Manteca’s newest fire station passes the style test.
Traditional white tile flooring has been replaced with a sleek black concrete finish. The countertops and appliances in the kitchen have a stainless steel appearance. And the workout room has the same interlocking floor mats that you’d find at your local gym.
Yes, Manteca’s firefighters are going to be living large when not out on calls or handling the standard day-to-day tasks that comes with the job.
But the new facility – which is set to formally open on Sept. 11 – also boasts a level of practicality that you aren’t going to find at the other three facilities that house Manteca’s bravest.

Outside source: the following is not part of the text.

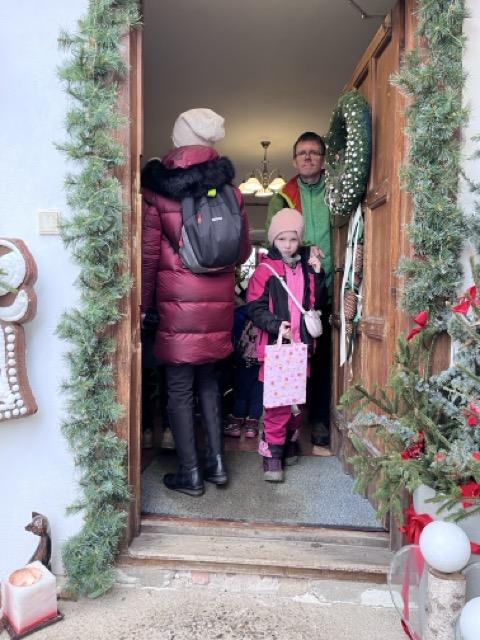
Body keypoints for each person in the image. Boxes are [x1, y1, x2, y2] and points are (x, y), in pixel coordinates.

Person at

For one, drains in the floors throughout the building will make it easier for those who staff the complex to keep it clean. Places like the kitchen and the area where the trucks will be parks can literally be hosed out – the concrete interior will prevent soot and other materials that come from fires or accident scenes from staining the floor.
The heavy steel and glass doors that give passers-by the chance to see the fire engines and other apparatus parked inside, according to Fire Marshal Lantz Rey, also serve a dual-purpose by opening to the side rather than rolling up like traditional doors. Several times in the past engines that were leaving on emergency calls clipped the top of the roll-up door because it wasn’t completely up. This new innovation will completely prevent that.
And then there’s the outward appearance. When Rey and Fire Chief Kirk Waters were working closely with the Superintendent of the project to figure out how to blend it in with the local neighborhood, they literally point at a house in nearby Del Webb and said “that one.”
“Anytime we build something we want to be good neighbors, and blending into the community is something that was important with this project,” Rey said. “I think that the residents are happy with the way things turned out, and the community is too.”
A new facility also means new equipment.
The new station will be the first in the city to have a special turnout washing station that will remove the soot and the chemicals that come as a result of house fires and emergency calls and a ventilation station that will dry them – removing the possibility that anything harmful will come into the living quarters.
Four bunk areas will be able to serve the three three-man crews that will be scheduled to serve the area – the only one in Manteca that falls outside of the crucial five-minute response window.
Waters, however, will have to get creative in order to make sure that the residents in that section of town, which continues to grow, are constantly covered.
He says that it’s remarkable that Manteca is even able to construct a new fire station in a day and age when cities are shuttering them across the country because of budget cuts. His own budget likely won’t allow for three full-time shifts of firefighters, so periodic brownouts where a two-man rescue team will replace an engine company is going to have to do.
“This is going to bring 3,000 homes into that window and serve a large amount of families and senior citizens,” Waters said. “It’s something that we’ve talked about before, but we’re excited about the future and what this means for the department and the residents.
“Our guys have what they call shift-bidding where they compete with one another to see who gets assigned where. I have a feeling this is going to be one of the places that gets a lot of bids.”